Submitted by QTR's Fringe Finance
One of my favorite investors that I love reading and following, Harris Kupperman, has offered up his thoughts on the market this week.
Harris is the founder of Praetorian Capital, a hedge fund focused on using macro trends to guide stock selection.
Harris is one of my favorite follows and I find his opinions - especially on macro and commodities - to be extremely resourceful. I’m certain my readers will find the same. I was excited when he offered up his latest thoughts, published below (slightly edited for grammar, bold emphasis is QTR’s).
Please be sure to read both my and Harris’ disclaimers, located at the bottom of this post
The Blowoff
Last summer, I was having lunch with a friend at a plain vanilla shop, who kept checking his phone and muttering, “this NVIDIA is killing me.” After the third time in five minutes, I had to ask:
Me: You run a long-only fund. You don’t short. How is NVIDIA killing you?
Him: Kuppy, you don’t get it. You do your own thing. I’m benchmarked. I’m underweight NVIDIA and trailing massively. There are guys at my firm who are 500bps overweight. One guy is even 700bps overweight. They’re killing it.
Me: Who cares? Just buy something else.
Him: NVIDIA goes up every day. Clients keep asking about it. I feel like an idiot to be underweight.
Me: So, then why don’t you buy some if it’s worrying you so much?
Him: I keep waiting for a pullback. Damn thing is up another 3% today. It never pulls back. I’m getting further and further behind. Not sure what I’m going to do. NVIDIA is killing my year…
The whole experience was surreal. I miss all sorts of trades. I don’t let them bother me. If something is killing me, it’s because I’m losing money. I’ve never worried about making less. It’s just not an emotion that I’ve experienced. Besides, my friend was trailing his benchmark by a few hundred basis points. To me, that’s a bad day, a rounding error—certainly not a crisis. However, I don’t live in the benchmarked world. In that world, trailing your benchmark is existential. Sure, you can do it for a quarter, or maybe even a full year. When that happens, your bonus will suffer, but if you trail for two years in a row, it becomes existential. You’ll get fired. My friend was really sweating it.

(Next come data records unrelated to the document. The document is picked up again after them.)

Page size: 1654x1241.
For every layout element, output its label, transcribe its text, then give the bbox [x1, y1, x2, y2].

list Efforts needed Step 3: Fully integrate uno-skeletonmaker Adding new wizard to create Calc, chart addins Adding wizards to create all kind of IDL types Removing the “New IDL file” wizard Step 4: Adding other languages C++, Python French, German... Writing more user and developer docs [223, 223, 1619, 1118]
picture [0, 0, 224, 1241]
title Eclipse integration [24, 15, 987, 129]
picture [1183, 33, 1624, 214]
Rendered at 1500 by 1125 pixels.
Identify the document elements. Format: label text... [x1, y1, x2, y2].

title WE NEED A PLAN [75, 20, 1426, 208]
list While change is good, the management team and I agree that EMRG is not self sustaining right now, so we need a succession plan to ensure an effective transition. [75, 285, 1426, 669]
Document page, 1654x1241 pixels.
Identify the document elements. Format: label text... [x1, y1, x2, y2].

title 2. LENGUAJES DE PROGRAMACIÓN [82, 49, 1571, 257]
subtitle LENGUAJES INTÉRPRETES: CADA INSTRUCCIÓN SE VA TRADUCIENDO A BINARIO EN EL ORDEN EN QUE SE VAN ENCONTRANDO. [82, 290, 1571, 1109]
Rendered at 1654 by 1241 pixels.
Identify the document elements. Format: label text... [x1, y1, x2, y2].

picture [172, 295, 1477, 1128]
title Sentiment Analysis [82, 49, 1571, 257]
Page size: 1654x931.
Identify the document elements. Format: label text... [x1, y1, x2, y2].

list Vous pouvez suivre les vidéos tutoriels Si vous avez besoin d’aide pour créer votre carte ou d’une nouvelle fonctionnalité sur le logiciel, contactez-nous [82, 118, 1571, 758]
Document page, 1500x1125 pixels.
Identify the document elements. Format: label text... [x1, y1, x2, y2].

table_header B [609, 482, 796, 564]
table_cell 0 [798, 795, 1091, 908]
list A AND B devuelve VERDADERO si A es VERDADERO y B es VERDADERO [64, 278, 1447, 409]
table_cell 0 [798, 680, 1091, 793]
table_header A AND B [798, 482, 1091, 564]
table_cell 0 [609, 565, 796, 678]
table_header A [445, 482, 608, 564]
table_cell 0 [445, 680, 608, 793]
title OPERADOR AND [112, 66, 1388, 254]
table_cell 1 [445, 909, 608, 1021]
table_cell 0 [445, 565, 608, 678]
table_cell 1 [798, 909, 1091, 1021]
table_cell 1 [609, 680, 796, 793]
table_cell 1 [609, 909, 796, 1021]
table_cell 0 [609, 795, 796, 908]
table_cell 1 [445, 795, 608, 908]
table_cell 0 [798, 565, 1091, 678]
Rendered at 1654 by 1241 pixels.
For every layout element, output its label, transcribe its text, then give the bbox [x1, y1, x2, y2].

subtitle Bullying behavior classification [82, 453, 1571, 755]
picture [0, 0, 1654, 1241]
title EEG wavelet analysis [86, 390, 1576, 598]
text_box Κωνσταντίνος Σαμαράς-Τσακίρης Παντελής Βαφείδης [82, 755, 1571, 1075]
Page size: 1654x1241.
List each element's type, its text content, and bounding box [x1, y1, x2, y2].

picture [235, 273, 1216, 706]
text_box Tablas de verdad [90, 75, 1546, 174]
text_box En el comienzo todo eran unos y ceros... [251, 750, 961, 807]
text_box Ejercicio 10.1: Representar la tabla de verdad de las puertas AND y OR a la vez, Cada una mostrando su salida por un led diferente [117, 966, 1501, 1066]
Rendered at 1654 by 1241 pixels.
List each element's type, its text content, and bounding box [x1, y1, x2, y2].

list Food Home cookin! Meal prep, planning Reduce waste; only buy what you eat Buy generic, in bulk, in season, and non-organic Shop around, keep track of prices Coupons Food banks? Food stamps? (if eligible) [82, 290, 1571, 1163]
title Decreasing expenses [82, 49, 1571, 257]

His whole way of thinking was so foreign to me. I buy cheap stocks with tailwinds. I don’t know when they’ll work, and I mostly don’t care. If I have a bad quarter or even a bad year, that’s just part of the process. I built my firm specifically to support my investing style. I wanted the flexibility to underperform, to be volatile, to have nasty drawdowns, to be able to avoid owning overpriced garbage if it enters a bubble. My friend didn’t have that luxury and a few hundred basis points of tracking error were killing him. It was impairing his ability to think. He couldn’t even enjoy lunch.
Did my friend ever buy NVIDIA? I assume he did. It was probably the day of a local peak when he couldn’t take the pain any longer, right before a nasty pullback. He likely swept the book and then got drunk. I’m almost sure the pain of missing got the better of him, and he paid up. One can never underestimate the pain of underperformance.